Since winning its 10th Stanley Cup in franchise history in 2002, the Red Wings have methodically steamrolled the competition in the regular-season only to be forced back to the drawing board following its elimination from the postseason tournament.
It’s no wonder fans in Hockeytown are maintaining a low profile these days as their team enters this year's Stanley Cup playoffs. The Red Wings, who have earned either the first or second seed in the Western Conference since winning it all six years ago, have won their sixth Presidents’ Trophy to earn home ice advantage for the duration of their stay in the conference playoffs this season as well. Not only has Detroit scored the third most goals of any team in the league (257), but the Red Wings have given up the fewest (184) behind a defense that prides itself on stifling the opposition.
Unlike previous seasons when the Red Wings were ousted from the playoffs by seventh-seeded Anaheim in 2003, sixth-seeded Calgary in 2004, eighth-seeded Edmonton in 2006 and second-seeded Anaheim last year, the club has persevered down the stretch despite multiple injuries to key players.
Coach Mike Babcock, who this season became the first in NHL history to win at least 50 games in his first three seasons behind the bench, prefers not to dwell on the negative.
“The bottom line is, complaining about injuries isn’t going to help you win games,’’ Babcock said. “ was real impressed with the group of young defensemen we brought in here, and how hard they played. It’s one of those things that you can talk about after you get through (the injuries). You put the uniform on and are expected to compete at a high level; we have a real proud group. The thing I was most impressed with was that there was no finger pointing. You have to find a way in this league to win every night. No one cares where you played the night before or who’s injured. Everybody in the league is injured at some time. You just have to find a way to get points.’’
Defensively, the Red Wings have dealt with a rash of injuries over the course of the season, including those to Nicklas Lidstrom (knee), Niklas Kronwall (clavicle), Brian Rafalski (groin), Chris Chelios (leg) and, most recently, Brad Stuart (broken finger). Kronwall, whose regular partner was Stuart, is now playing opposite Chelios, who has shown no signs of slowing down at the age of 46. Babcock has also utilized 26-year-old workhorse Brett Lebda and 23-year-old Derek Meech along the blue line.

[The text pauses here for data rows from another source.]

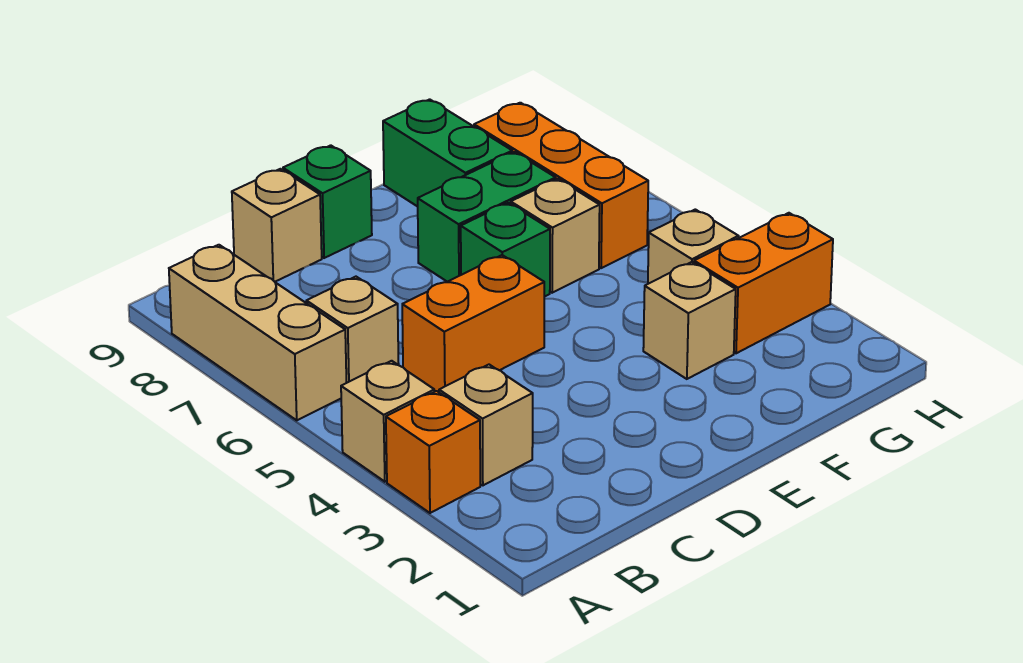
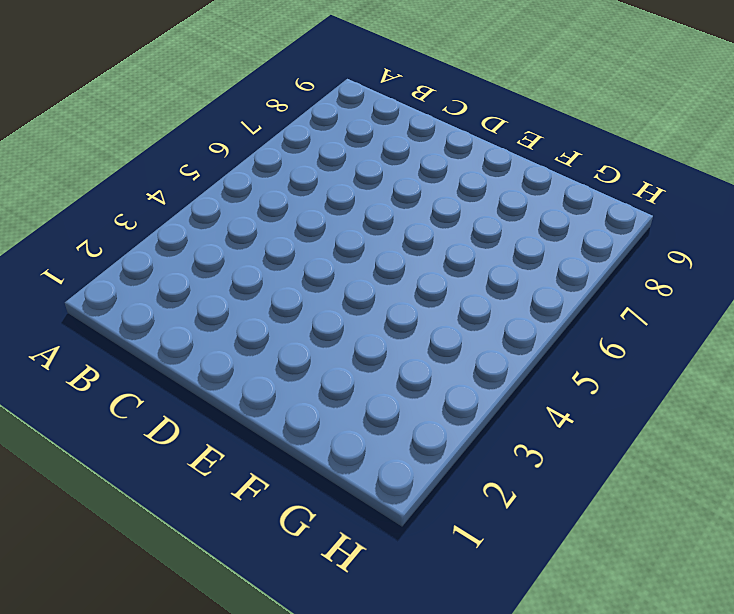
none -> orange brick A3 level 1
none -> tan brick A4 level 1
none -> tan brick A6:A8 level 1

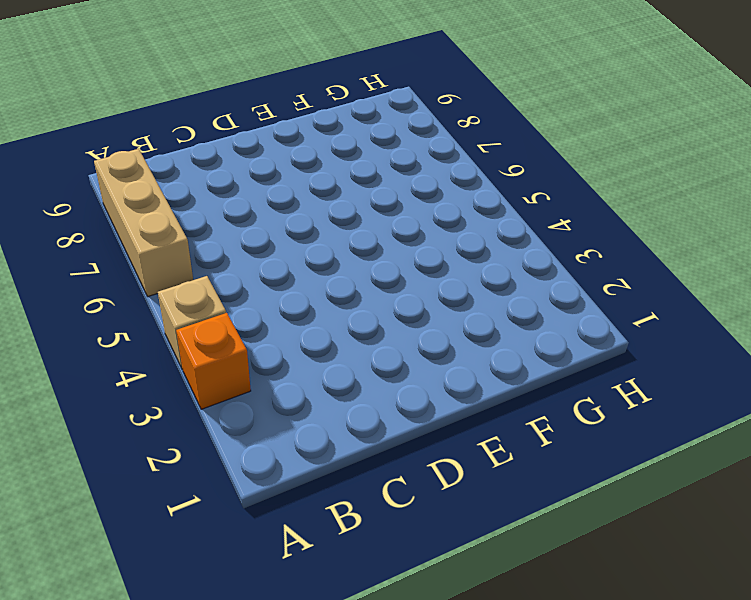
none -> tan brick B3 level 1
none -> tan brick B6 level 1
none -> orange brick C5:D5 level 1

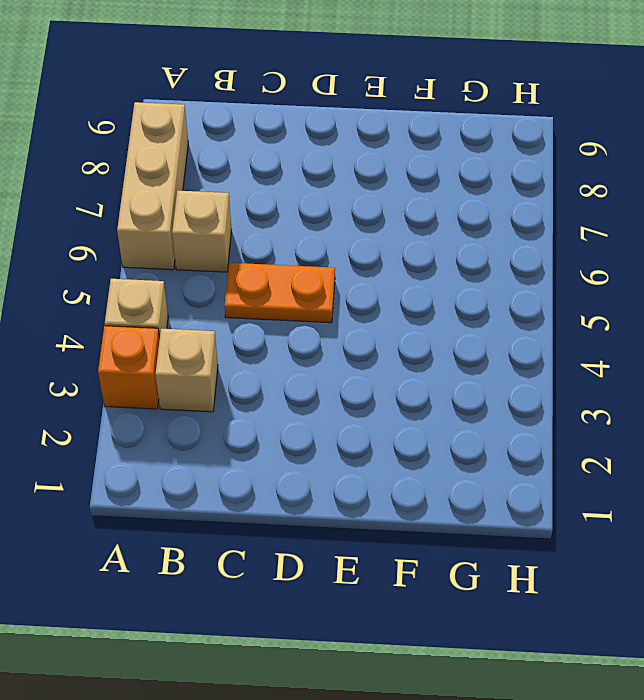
orange plate C5:D5 level 1 -> orange brick C5:D5 level 1
none -> tan brick C9 level 1
none -> green brick D9 level 1
none -> green brick E6 level 1

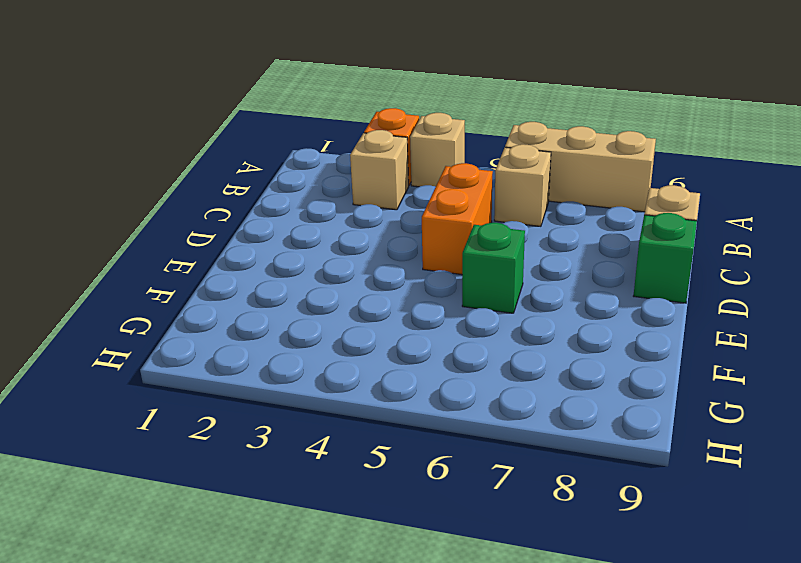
none -> green brick E7:F7 level 1
none -> tan brick F3 level 1
none -> tan brick F6 level 1

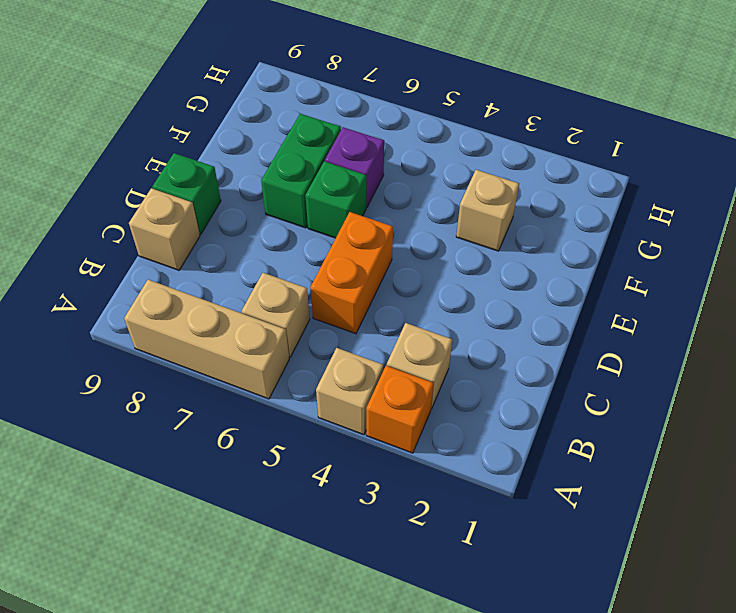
purple brick F6 level 1 -> tan brick F6 level 1
none -> green brick F8:F9 level 1
none -> orange brick G3:H3 level 1
none -> tan brick G4 level 1

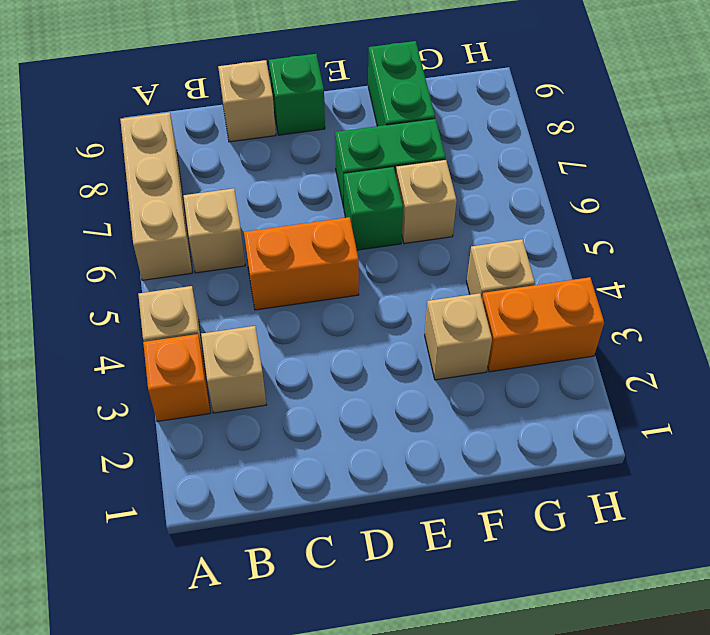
none -> orange brick G6:G8 level 1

Lidstrom, one of the more gifted and talented defenseman in the league, obviously heads the charge for the Wings. Meanwhile, Rafalski, second only to Lidstrom among defensemen in team scoring, has proven to be an exceptional free-agent pickup.
Expect a healthy Dominik Hasek (2.14 goals-against average, .902 save percentage) to get the nod between the pipes even though Chris Osgood (2.09 GAA, .914 save percentage) sports the better numbers this season. Detroit general manager Ken Holland believes Hasek, behind a defense that usually limits foes to fewer than 21 shots a game, can still be the force that helped them win the Stanley Cup in 2002.
“If you look back a year ago, Dom took us to the final four,’’ Holland said. “Why wouldn't you try it all over again? He gave us Stanley Cup goaltending last year.’’
One phase of Detroit’s game that is crystal clear is the offensive arsenal at Babcock’s disposal. Johan Franzen is proving to be as disruptive a force in the crease as Dan Cleary and Tomas Holmstrom. With injuries to Cleary (fractured jaw) and Holmstrom (abdominal) down the stretch, Babcock has used Franzen and Mikael Samuelsson as the wingmen for Henrik Zetterberg, who led the team in goals this season. Pavel Datsyuk, the team’s leading point-producer with 97, had centered a line with Jiri Hudler and Valtteri Filppula, but that will likely change once everyone is healthy.
Not to be forgotten are Detroit’s tireless penalty killers and checkers, including Kris Draper, one of the finer defensive-forwards in the NHL. Don’t be surprised if right wing Darren McCarty, attempting a comeback after being sidelined since last April, reunites with former linemates Kirk Maltby and Draper to from the hugely popular “Grind Line.” Draper and Maltby have played with Dallas Drake much of the season.